Although John Adams may have been the first to use the phrase "tyranny of the majority" in 1788, he was by no means alone among the founders in fearing the tyranny of "majority rule" as much as they feared the tyranny of a despot; hence, they founded a constitutional republic as opposed to a pure democracy. Of the thirteen original states that signed the founding documents, the less populated of those would never have agreed to join a union that ceded such lopsided power to the most populous states if presidents were elected from only the popular vote.
Notwithstanding the problems of the disenfranchisement of voters from any state more or less outside California, or the unknown and unquantifiable significance of voter fraud in a close national election, I doubt that any of the above arguments matter a whit to the governors and legislatures of Md., N.J., Hawaii, Ill., Wash., Mass., D.C., Vt., Calif., R.I., N.Y., Conn., and soon to be Colo. Not all of these signatories to the interstate compact are large, populous states, but they all stand united under the care and control of the Democratic Party.
What is to be done? Is it best to ignore this movement and hope it dies on the vine? If the oppressed minority from a few flyover states and a couple of outliers were to push back, would that just fuel the flames and hasten the day when this interstate compact crosses the 270-electoral-vote threshold?

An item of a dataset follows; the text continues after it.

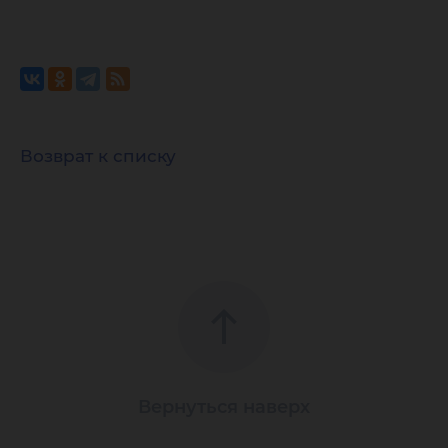
Возврат к списку
Вернуться наверх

I am of the opinion that if it is mob rule the people want, they can have it in more than one flavor. It has been a "feature" of recent elections that the populous coastal blue states have dominated the popular vote, while the Republican candidates have won a large percentage of the counties across the country (over 70% in 2008 and 2012, about 85% in 2016). I thereby propose an Initiative to Preserve the Electoral System, whereby red-leaning states would form their own compact that would award their electoral votes to the presidential candidate who wins the majority of the counties nationwide. So far, only one side is playing this game, but if only a few states signed on to such a compact, with maybe a big fish like Texas, the Left might begin to fear that it may have started something that could leave it much worse off than where it currently stands. Let the game begin in earnest.